Most synthetic-research tools handle honesty with disclaimers. SpareBrain handles it with mechanisms — enforced in code, measured where possible, and listed here with their receipts. Everything below is reproducible from the seeds and scripts in the repository.

1. Variance comes from dice, not the model

Each cohort member’s conditions — mood, money pressure, expertise, attention, age, place — are sampled by externally seeded randomness across ~48 dimensions before the model is ever called. The model embodies the hand it’s dealt; it never invents its own variance.
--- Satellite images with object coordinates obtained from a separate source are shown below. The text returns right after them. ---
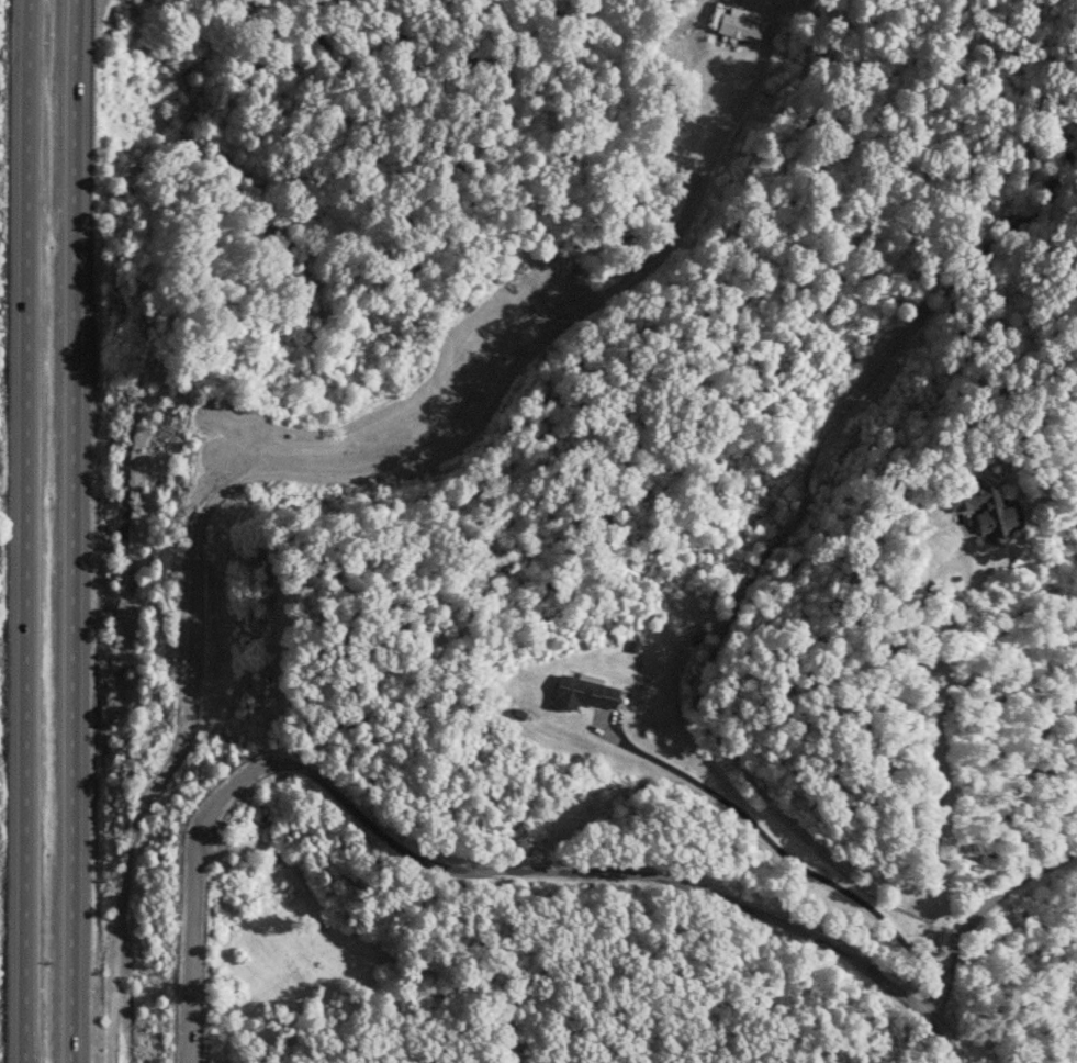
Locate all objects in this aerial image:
building: (738, 26)
road: (289, 478)
building: (986, 510)
road: (23, 531)
road: (73, 531)
building: (582, 694)
road: (458, 875)

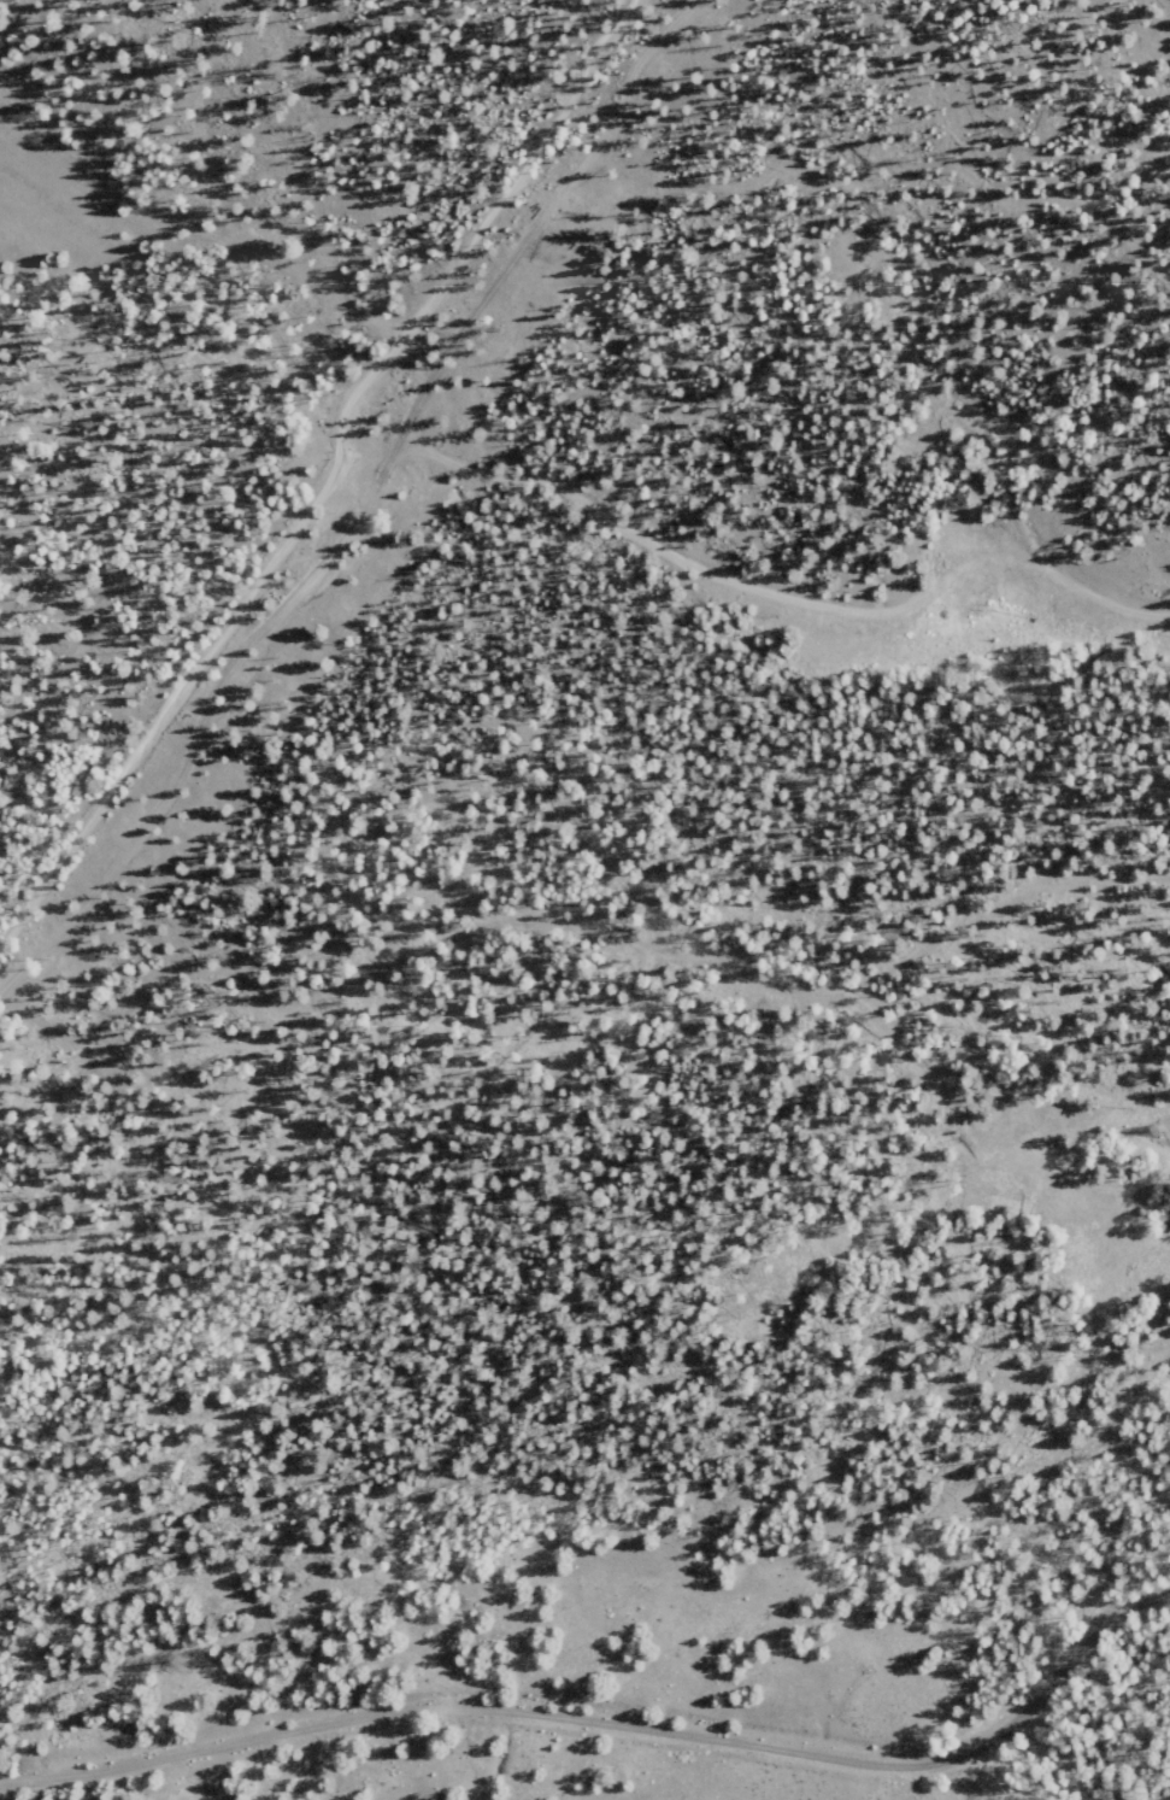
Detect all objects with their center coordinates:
road: (325, 488)
road: (760, 575)
road: (590, 1725)

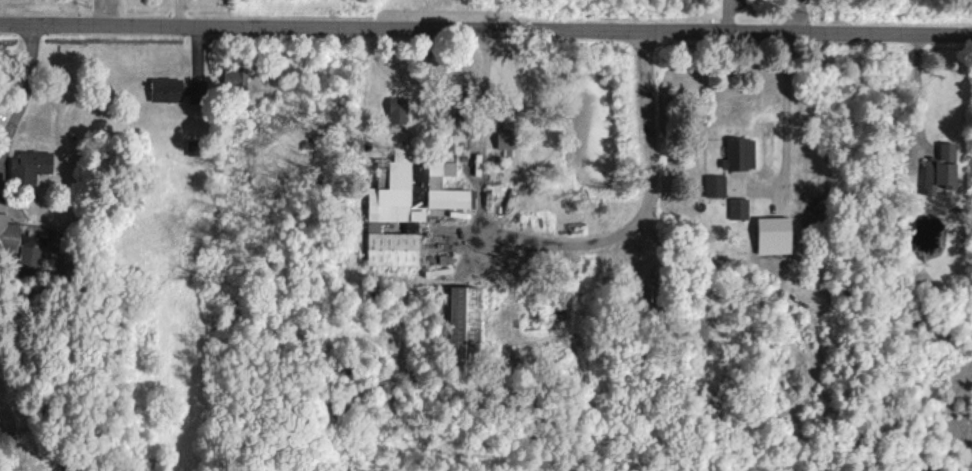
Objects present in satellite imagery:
road: (486, 20)
building: (234, 78)
road: (28, 88)
road: (921, 88)
building: (165, 89)
road: (790, 107)
building: (396, 109)
building: (505, 141)
building: (738, 153)
building: (29, 165)
building: (939, 168)
building: (434, 182)
building: (714, 184)
road: (643, 204)
building: (738, 207)
building: (393, 215)
building: (8, 233)
building: (772, 234)
building: (463, 325)

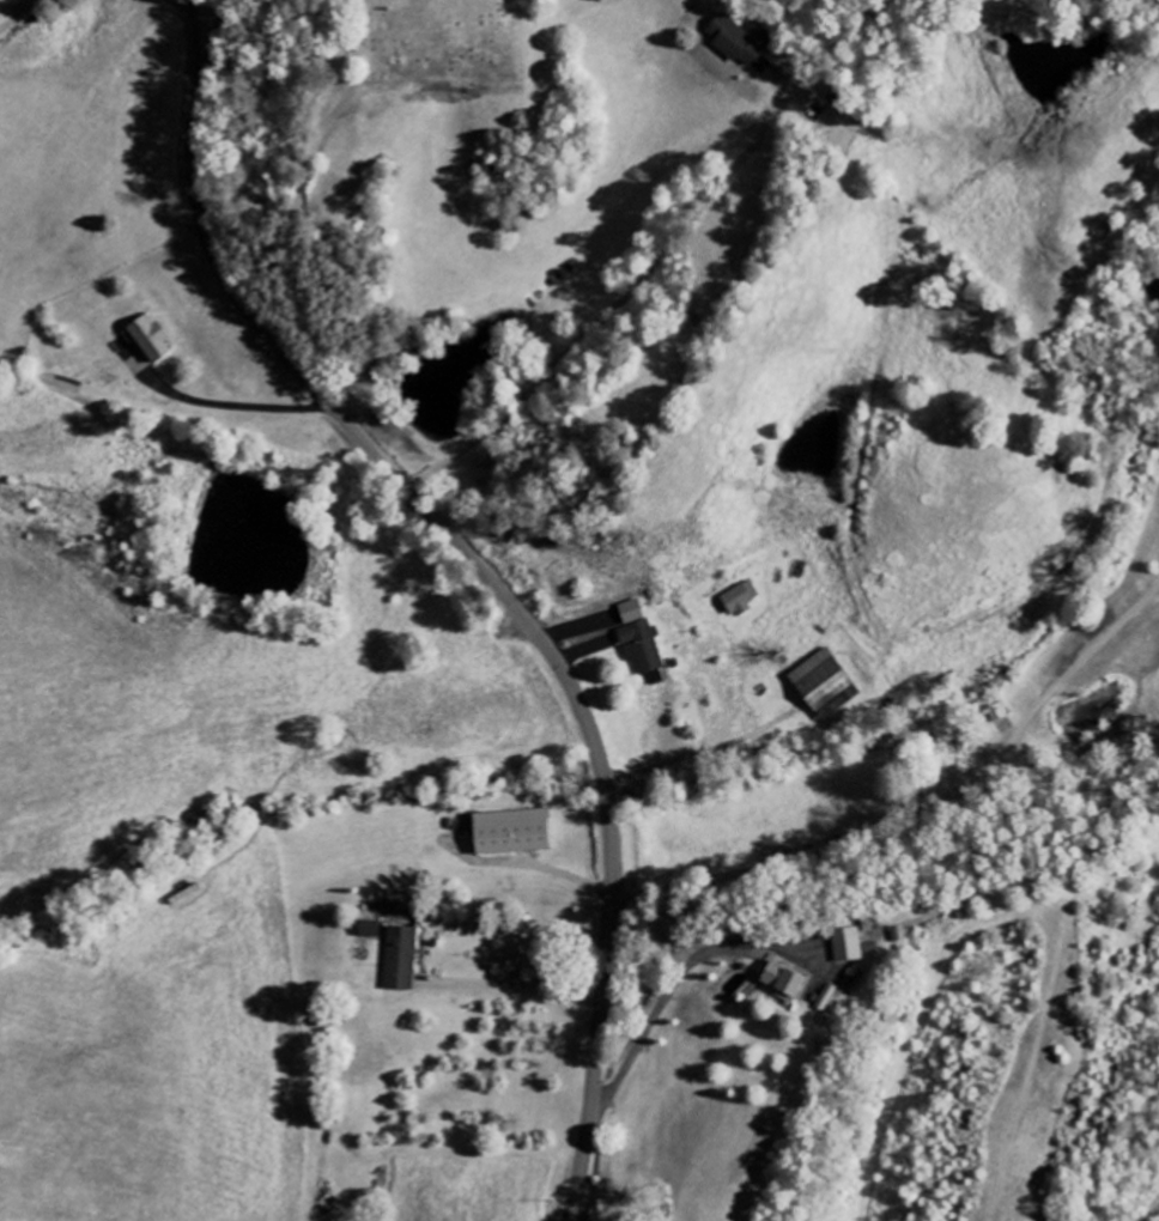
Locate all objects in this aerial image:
road: (191, 1)
road: (198, 38)
park: (428, 39)
building: (739, 40)
road: (620, 302)
road: (261, 327)
building: (149, 339)
building: (741, 599)
building: (631, 612)
building: (641, 647)
building: (824, 685)
building: (997, 714)
road: (692, 752)
road: (924, 810)
building: (511, 833)
road: (610, 890)
building: (869, 948)
building: (846, 950)
building: (401, 959)
building: (782, 982)
building: (825, 998)
road: (1158, 1220)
Receipt: ablation against a conventional persona-only prompt, same stimulus, same model: 9 of 15 baseline responses opened with the identical sentence (5/15 distinct openers); the substrate cohort produced 15/15 distinct openers and ~3× the length variance (coefficient of variation 0.23 → 0.60).

2. Reproducible cohorts

Randomness enters once, at study creation, as a recorded seed. The same seed re-deals the identical cohort — same substrates, ages, locations — so duplicating a study and changing one variable is a controlled comparison.

Receipt: paired same-seed studies verified byte-identical substrates across a model swap, a template swap, and a demographic change — the basis for every robustness claim below.

3. Anti-smoothing: splits and verbatim dissent, or regenerate

A deterministic post-check rejects any collation that generalises without a numeric split (“9 of 15”) or whose dissenting voice is not a character-exact quote of a real cohort response. Failures trigger targeted regeneration; persistent failure ships with a visible quality warning, never silently.

4. Intent tallies are stripped — even from legitimate studies

The tool refuses purchase-intent studies outright (until calibrated). But the guard runs deeper: a deterministic check inside every collation strips intent tallies that try to sneak into legitimate work.

Receipt:in production use, a collation reported “11 of 15 say they will subscribe”; the guard was built, and the same study re-run reported the reaction and its reasons instead. A later evasion via spelled-out numbers (“one member states they will not subscribe”) was caught and closed the same day.

5. Hypotheses must cite their evidence

Every study ends with 2–4 falsifiable hypotheses about real users. Each must cite the numeric cohort split that motivates it — deterministically checked — and propose one concrete, cheap next test in the real world. Hypotheses are questions raised by synthetic data, never findings.

6. Known noise, measured and disclosed

Same-seed replication testing produced the tool’s own reading rules, shown with every study: strong consensus (12+ of 15) replicates reliably; split magnitudes wobble by ±2 at N=15; counts of spontaneously-mentioned themes are the noisiest number produced and should be read as “this objection exists,” not “this many hold it.”

Receipt: headline findings on the test stimulus replicated across two models, two prompt templates, and within-persona demographic variance — four internal robustness checks, all on identical seeds.

7. Uncalibrated means uncalibrated

Every output is labelled synthetic and exploratory-only until a use case has been validated against real research — trust is earned per use case, not asserted per model. The internal checks above make the tool consistent; only calibration against real users can make it credible. That work is the roadmap’s centre.